Archive for the ‘Top-k Query Processing’ Category

Crossfilter

Friday, March 8th, 2013

Crossfilter: Fast Multidimensional Filtering for Coordinated Views

From the webpage:

Crossfilter is a JavaScript library for exploring large multivariate datasets in the browser. Crossfilter supports extremely fast (<30ms) interaction with coordinated views, even with datasets containing a million or more records; we built it to power analytics for Square Register, allowing merchants to slice and dice their payment history fluidly.

Since most interactions only involve a single dimension, and then only small adjustments are made to the filter values, incremental filtering and reducing is significantly faster than starting from scratch. Crossfilter uses sorted indexes (and a few bit-twiddling hacks) to make this possible, dramatically increasing the perfor­mance of live histograms and top-K lists. For more details on how Crossfilter works, see the API reference.

See the webpage for an impressive demonstration with a 5.3 MB dataset.

Is there a trend towards “big data” manipulation on clusters and “less big data” in browsers?

Assigned task 1: Repeat word for word the part of the Crossfilter post that begins with the words containing "Archive for the" and ends with "payment history fluidly.".
Assigned task 2: List every number written in digits in the Crossfilter post.
The data that follow have nothing to do with this.

Information given:
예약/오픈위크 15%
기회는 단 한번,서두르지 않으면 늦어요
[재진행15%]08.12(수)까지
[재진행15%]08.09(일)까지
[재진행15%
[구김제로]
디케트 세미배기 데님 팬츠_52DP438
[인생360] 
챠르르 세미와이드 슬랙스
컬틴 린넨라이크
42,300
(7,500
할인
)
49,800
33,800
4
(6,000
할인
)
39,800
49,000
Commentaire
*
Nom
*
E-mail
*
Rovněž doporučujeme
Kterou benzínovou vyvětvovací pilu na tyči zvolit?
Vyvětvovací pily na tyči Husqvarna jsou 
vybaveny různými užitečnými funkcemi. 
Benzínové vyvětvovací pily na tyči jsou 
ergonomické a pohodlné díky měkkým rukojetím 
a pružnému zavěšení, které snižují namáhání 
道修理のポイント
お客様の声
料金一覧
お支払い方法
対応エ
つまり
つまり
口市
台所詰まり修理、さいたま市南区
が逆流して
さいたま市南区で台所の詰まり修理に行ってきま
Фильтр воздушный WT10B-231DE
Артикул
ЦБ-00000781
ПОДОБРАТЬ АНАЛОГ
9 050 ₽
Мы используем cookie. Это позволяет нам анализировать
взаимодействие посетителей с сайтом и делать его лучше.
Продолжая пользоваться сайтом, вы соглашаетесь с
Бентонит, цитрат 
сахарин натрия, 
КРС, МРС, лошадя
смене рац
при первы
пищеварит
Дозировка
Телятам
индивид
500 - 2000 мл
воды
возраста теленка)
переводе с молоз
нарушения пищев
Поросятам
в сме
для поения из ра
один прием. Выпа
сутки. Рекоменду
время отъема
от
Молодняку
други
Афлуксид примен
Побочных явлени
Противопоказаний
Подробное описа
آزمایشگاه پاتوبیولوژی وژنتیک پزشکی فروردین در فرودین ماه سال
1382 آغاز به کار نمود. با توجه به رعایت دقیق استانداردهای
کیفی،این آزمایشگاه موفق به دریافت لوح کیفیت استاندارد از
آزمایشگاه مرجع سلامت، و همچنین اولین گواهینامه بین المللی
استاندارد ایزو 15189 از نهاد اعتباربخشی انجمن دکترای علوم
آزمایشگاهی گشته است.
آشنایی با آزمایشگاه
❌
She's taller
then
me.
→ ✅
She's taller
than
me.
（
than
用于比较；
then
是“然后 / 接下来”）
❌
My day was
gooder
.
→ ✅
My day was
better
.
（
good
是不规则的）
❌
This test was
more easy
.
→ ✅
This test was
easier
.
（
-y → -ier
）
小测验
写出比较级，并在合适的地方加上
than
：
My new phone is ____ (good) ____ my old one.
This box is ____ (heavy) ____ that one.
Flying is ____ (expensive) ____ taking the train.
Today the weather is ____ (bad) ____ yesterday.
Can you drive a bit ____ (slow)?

Written response 1:
Archive for the ‘Top-k Query Processing’ Category

Crossfilter

Friday, March 8th, 2013

Crossfilter: Fast Multidimensional Filtering for Coordinated Views

From the webpage:

Crossfilter is a JavaScript library for exploring large multivariate datasets in the browser. Crossfilter supports extremely fast (<30ms) interaction with coordinated views, even with datasets containing a million or more records; we built it to power analytics for Square Register, allowing merchants to slice and dice their payment history fluidly.

Written response 2:
- 8th (in "March 8th")
- 2013
- 30 (in "<30ms")
- 5.3 (in "5.3 MB")